MACNBR   00242
MUSEO ARGENTINO DE CIENCIAS NATURALES "BERNARDINO RIVADAVIA"
Unidad Ejecutora - UE
artículos
Título:
Wave action limits crowding in an intertidal mussel.
Autor/es:
JORGE L. GUTIÉRREZ; M. GABRIELA PALOMO; MARÍA BAGUR; LORENA P. ARRIBAS
Revista:
MARINE ECOLOGY PROGRESS SERIES
Editorial:
INTER-RESEARCH
Referencias:
Lugar: Oldendorf/Luhe; Año: 2014
ISSN:
0171-8630
Resumen:
Intraspecific competition for space is generally invoked as the chief process limiting crowding in sessile or highly sedentary marine invertebrates. However, it generally remains uninvestigated how high conspecific density induces individual removal or mortality in turn restraining crowding in these organisms. Here we illustrate that mussel crowding in a Southwestern Atlantic rocky intertidal shore is limited by a combination of wave action and space limitation. Mussel (Brachidontes rodriguezii) beds at this site occur primarily as a single-layer of individuals because wave forces remove multilayered mussel hummocks quickly after they develop. Mussels in hummocks show lower attachment strength than those in the single-layered matrix.
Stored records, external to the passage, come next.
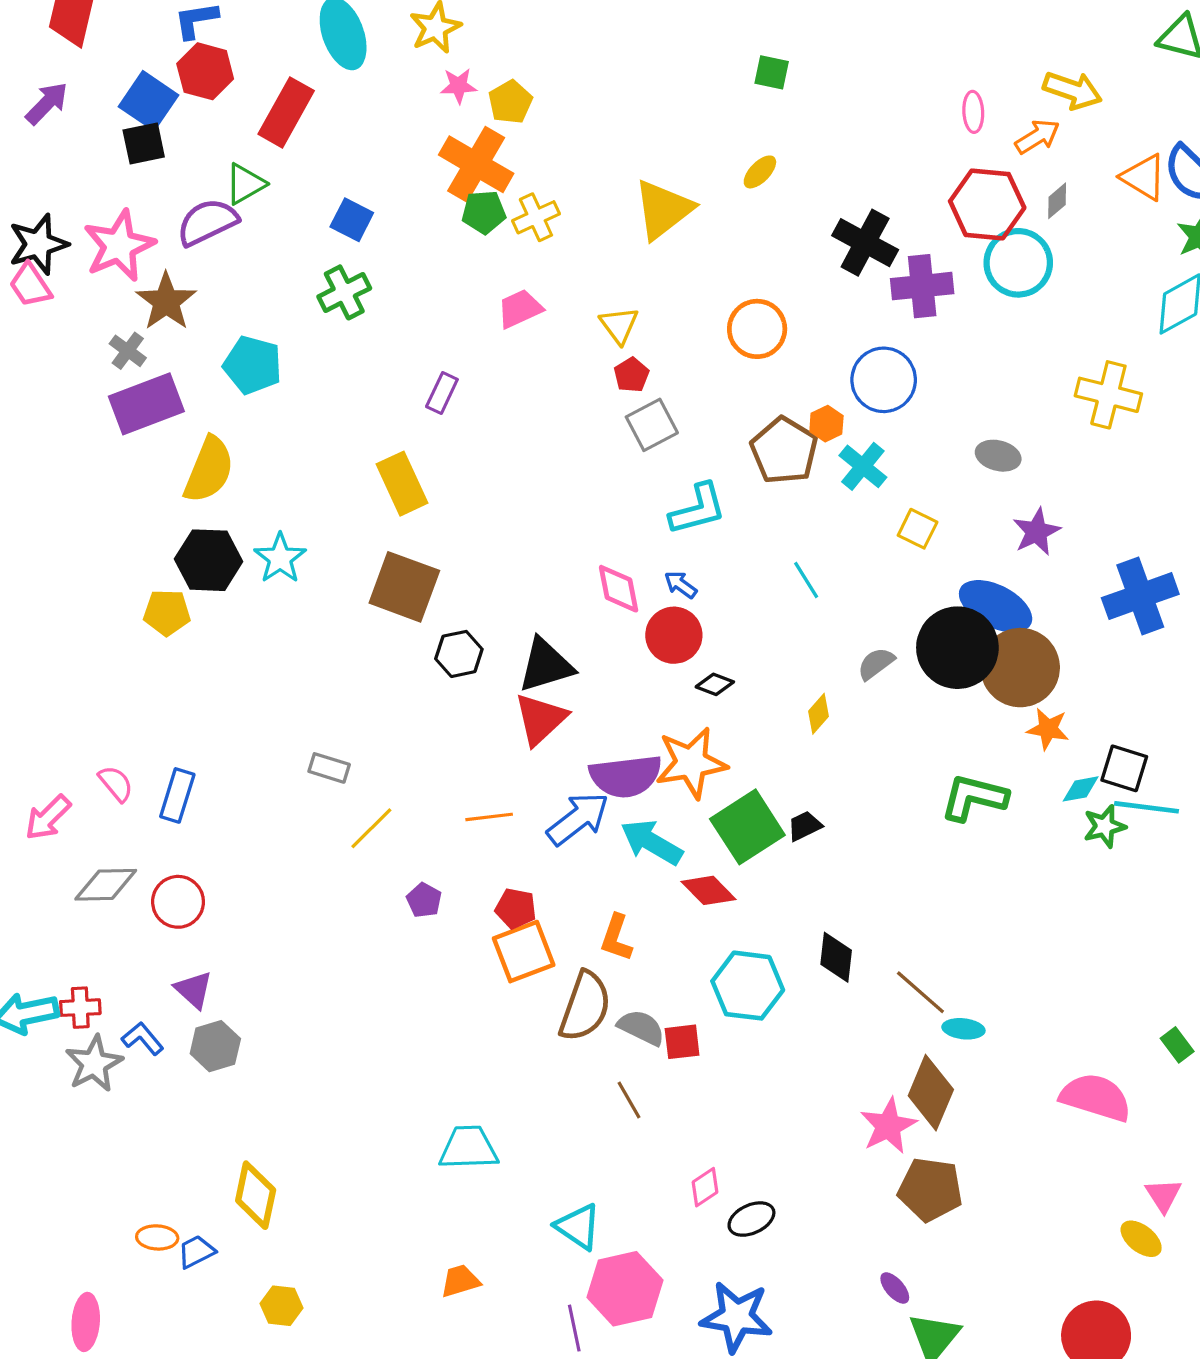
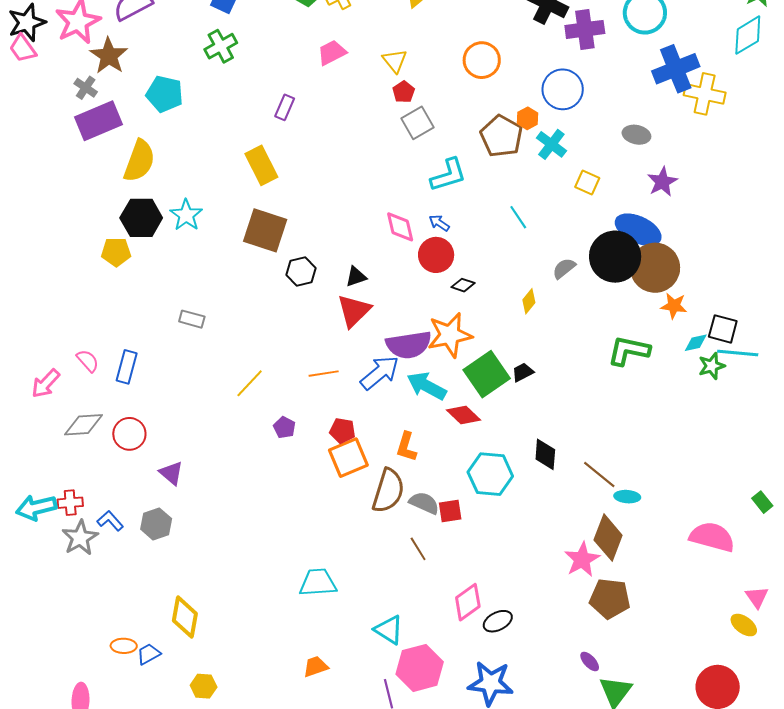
blue cross: (1140, 596) -> (676, 69), moved
black triangle: (546, 665) -> (356, 277), size x0.6
gray rectangle: (329, 768) -> (192, 319), moved
purple triangle: (194, 990) -> (171, 473), moved
pink diamond: (705, 1187) -> (468, 602), size x1.5

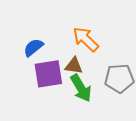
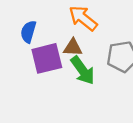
blue semicircle: (33, 47) -> (28, 32), turned -30

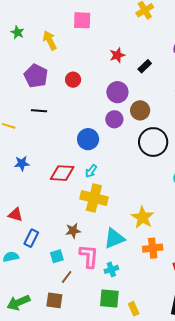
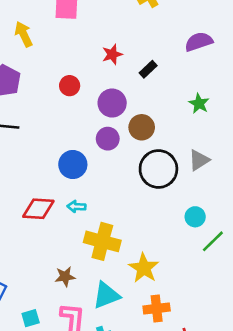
red circle: (73, 80) -> (70, 86), moved
cyan arrow: (91, 171) -> (76, 207), turned 56
yellow cross: (94, 198) -> (102, 241), moved
brown star: (73, 231) -> (65, 277), moved

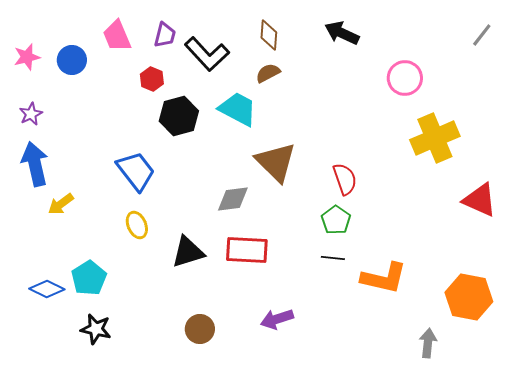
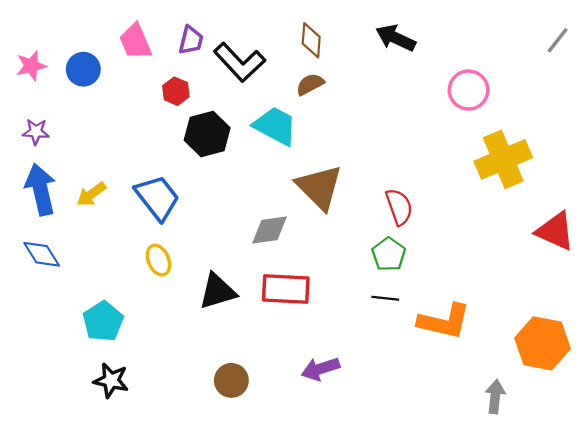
purple star: (31, 114) -> (36, 132), turned 30
yellow arrow: (61, 204) -> (91, 194), moved
blue diamond: (47, 289) -> (42, 254), moved, turned 32

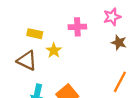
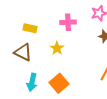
yellow star: (54, 50) -> (57, 48), moved

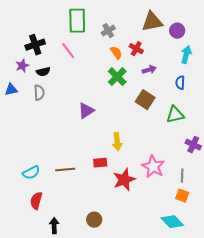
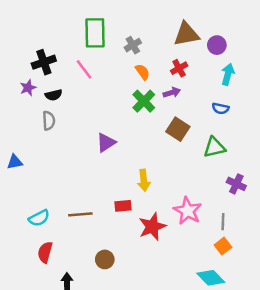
red cross: (136, 49) -> (179, 68), moved, turned 32
purple arrow: (149, 70) -> (172, 93), moved
blue semicircle: (180, 83) -> (221, 108), turned -80
blue triangle: (11, 90) -> (15, 162), moved
orange square: (182, 196) -> (223, 246), turned 32
brown circle: (94, 220) -> (105, 259), moved

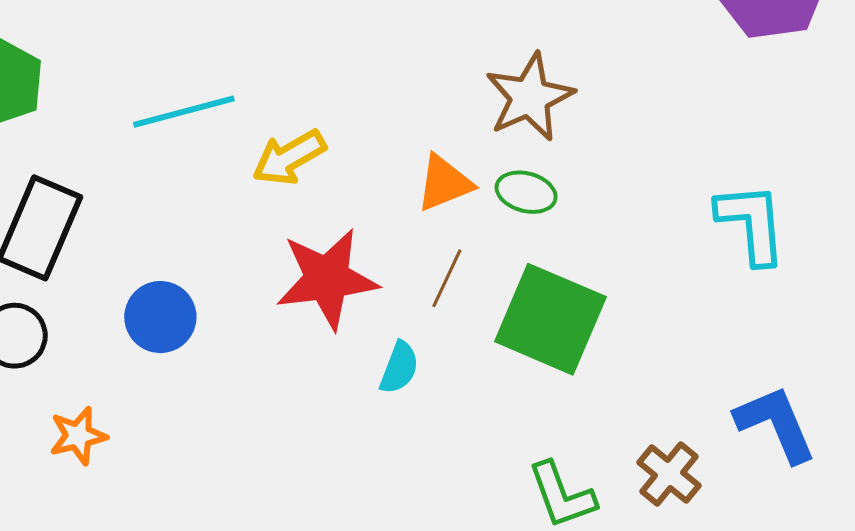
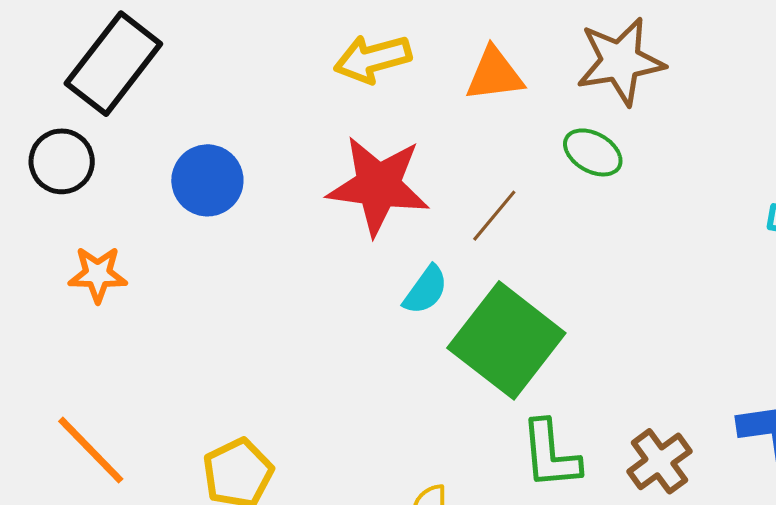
orange triangle: (444, 183) -> (494, 74), moved
green square: (550, 319) -> (506, 340), moved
Accordingly, wave conditions associated to the passage of cold fronts (i.e., transition zones from warm air to cold air accompanied by moderate to strong winds and wave action; 7-day average recurrence time based on historical weather data) cause detectable mussel dislodgement in a high proportion of hummocks but have virtually no impact on single-layered areas. Since wave action is the proximate cause of mussel dislodgement, upper limits to crowding in this species would not be fixed to a particular level of space occupation (i.e., as predictable from inter-individual interference alone) but variable in space and time depending on wave exposure. This example suggests a mechanism of population control where the impact of a physical factor on population size is larger at higher population density and supports early hypotheses about the occurrence of density-dependent population control by physical factors when the availability of safe sites is limiting.